Whole Life Insurance: This type of life insurance is permanent and provides a death benefit no matter how long you live. Most whole life policies build cash value that can be borrowed against or used to pay premiums. When the policyholder dies, the beneficiary will receive the face value of the policy plus any accrued cash value. The face value and cash value are determined at the issue date, not when premiums are paid.

Universal Life Insurance: Universal life is permanent insurance that allows you to pay higher-than-standard premiums in order to plan for larger future benefits than with traditional whole or term life coverage. For example, universal life can be used in connection with an investment account which will allow you to build a cash value faster.

Variable Life Insurance: This type of insurance works similarly to mutual funds by pooling your funds together with those of other policyholders and invests them in stocks, bonds, and money market accounts so you can potentially earn more than traditional types of insurance. Your premium payments will depend on the performance of the investments you choose, and you can transfer money in or out of your account as often as needed.

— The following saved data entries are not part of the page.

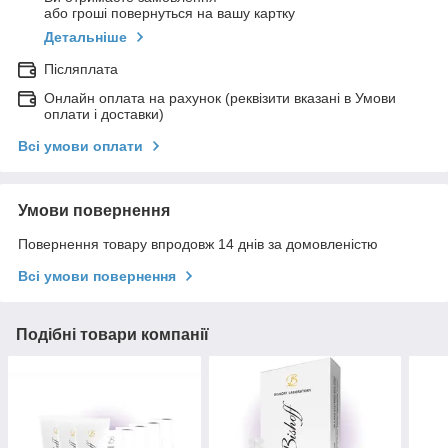
або гроші повернуться на вашу картку
Детальніше
Післяплата
Онлайн оплата на рахунок (реквізити вказані в Умови
оплати і доставки)
Всі умови оплати
Умови повернення
Повернення товару впродовж 14 днів за домовленістю
Всі умови повернення
Подібні товари компанії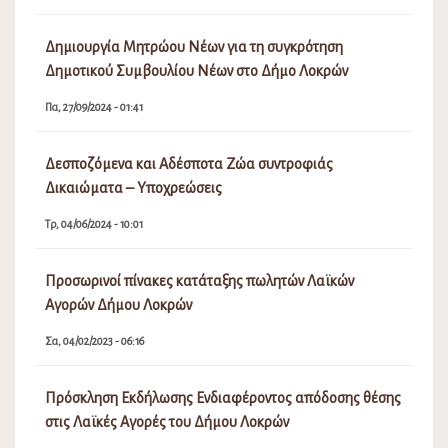
Δημιουργία Μητρώου Νέων για τη συγκρότηση
Δημοτικού Συμβουλίου Νέων στο Δήμο Λοκρών
Πα, 27/09/2024 - 01:41
Δεσποζόμενα και Αδέσποτα Ζώα συντροφιάς
Δικαιώματα – Υποχρεώσεις
Τρ, 04/06/2024 - 10:01
Προσωρινοί πίνακες κατάταξης πωλητών Λαϊκών
Αγορών Δήμου Λοκρών
Σα, 04/02/2023 - 06:16
Πρόσκληση Εκδήλωσης Ενδιαφέροντος απόδοσης θέσης
στις Λαϊκές Αγορές του Δήμου Λοκρών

What is the difference between Term Life Insurance and Whole Life Insurance?

Term insurance generally costs less than whole life insurance because it provides coverage only during a certain time period (the term) rather than for your entire life. When you pass away during the term, your beneficiary will receive a death benefit. The face value of this type of insurance is generally lower than whole life coverage because you are not insuring your entire life. Also, there are no cash values with term insurance as compared to whole life insurance which has a cash value component that builds over time.